--- START ---
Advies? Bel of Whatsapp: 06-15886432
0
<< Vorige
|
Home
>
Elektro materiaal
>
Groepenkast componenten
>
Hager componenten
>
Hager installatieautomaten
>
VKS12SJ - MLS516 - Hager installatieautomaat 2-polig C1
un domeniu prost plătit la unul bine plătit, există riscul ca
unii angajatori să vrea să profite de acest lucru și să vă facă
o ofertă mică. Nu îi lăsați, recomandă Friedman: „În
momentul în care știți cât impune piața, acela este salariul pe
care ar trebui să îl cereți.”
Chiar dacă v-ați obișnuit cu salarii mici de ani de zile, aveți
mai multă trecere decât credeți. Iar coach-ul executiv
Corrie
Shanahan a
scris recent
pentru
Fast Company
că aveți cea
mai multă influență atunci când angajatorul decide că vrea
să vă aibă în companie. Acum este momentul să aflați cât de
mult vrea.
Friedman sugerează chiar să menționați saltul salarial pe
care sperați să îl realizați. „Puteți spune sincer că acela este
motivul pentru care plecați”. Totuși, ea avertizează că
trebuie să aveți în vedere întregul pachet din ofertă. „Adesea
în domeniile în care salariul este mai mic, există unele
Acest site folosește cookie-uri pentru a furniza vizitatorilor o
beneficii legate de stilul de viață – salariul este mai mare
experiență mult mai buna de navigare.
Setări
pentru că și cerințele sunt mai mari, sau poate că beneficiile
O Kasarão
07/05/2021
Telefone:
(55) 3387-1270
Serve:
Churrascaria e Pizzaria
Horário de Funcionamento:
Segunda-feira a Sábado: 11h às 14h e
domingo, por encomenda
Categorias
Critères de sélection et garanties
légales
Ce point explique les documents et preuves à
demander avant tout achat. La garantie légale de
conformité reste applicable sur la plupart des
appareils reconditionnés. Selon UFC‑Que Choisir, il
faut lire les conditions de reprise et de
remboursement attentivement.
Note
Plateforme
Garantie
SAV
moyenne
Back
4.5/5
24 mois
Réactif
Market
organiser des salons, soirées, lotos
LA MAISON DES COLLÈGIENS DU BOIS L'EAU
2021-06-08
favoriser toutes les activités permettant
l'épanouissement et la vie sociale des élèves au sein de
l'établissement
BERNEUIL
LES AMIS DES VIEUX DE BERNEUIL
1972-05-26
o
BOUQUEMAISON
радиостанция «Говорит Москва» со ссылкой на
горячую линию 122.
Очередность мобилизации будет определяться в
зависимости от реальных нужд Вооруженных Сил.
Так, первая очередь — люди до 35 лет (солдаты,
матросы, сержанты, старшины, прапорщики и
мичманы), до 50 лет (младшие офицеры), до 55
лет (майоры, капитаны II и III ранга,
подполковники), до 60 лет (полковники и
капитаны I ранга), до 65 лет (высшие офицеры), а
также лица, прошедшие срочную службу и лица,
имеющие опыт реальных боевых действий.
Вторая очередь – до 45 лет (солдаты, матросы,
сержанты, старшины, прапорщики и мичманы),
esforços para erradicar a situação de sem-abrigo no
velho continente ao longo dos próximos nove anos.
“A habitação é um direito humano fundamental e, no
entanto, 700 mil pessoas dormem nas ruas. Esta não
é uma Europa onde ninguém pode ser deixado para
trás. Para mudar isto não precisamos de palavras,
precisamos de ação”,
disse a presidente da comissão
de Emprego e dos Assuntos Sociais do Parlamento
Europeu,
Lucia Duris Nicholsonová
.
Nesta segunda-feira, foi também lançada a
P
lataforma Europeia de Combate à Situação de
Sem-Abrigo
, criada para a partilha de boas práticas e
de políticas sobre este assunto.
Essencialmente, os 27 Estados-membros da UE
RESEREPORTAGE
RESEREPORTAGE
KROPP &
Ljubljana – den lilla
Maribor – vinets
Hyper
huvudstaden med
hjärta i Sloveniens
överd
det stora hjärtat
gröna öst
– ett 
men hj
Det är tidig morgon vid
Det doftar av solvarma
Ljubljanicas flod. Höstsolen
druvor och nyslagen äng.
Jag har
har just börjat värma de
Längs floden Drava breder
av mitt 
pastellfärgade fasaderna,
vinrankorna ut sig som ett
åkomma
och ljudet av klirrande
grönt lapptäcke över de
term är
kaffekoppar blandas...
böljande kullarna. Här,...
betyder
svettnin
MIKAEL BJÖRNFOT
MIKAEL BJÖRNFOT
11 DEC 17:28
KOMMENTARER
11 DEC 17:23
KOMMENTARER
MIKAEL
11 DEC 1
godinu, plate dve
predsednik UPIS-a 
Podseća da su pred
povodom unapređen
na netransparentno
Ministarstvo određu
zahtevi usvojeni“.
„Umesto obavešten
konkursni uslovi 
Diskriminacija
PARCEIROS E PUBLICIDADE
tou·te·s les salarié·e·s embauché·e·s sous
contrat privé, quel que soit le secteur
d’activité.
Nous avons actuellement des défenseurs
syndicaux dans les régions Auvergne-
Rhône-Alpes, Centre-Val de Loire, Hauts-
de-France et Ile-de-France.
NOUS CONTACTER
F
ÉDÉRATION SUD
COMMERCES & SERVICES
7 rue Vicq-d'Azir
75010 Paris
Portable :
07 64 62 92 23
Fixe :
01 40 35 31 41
--- END ---
**Task details**:
Once you reach the line that contains "Nous avons actuellement des défenseurs", print it and every line after it exactly as written, stopping at the last line of the records and adding nothing.

**Exercise response**:
Nous avons actuellement des défenseurs
syndicaux dans les régions Auvergne-
Rhône-Alpes, Centre-Val de Loire, Hauts-
de-France et Ile-de-France.
NOUS CONTACTER
F
ÉDÉRATION SUD
COMMERCES & SERVICES
7 rue Vicq-d'Azir
75010 Paris
Portable :
07 64 62 92 23
Fixe :
01 40 35 31 41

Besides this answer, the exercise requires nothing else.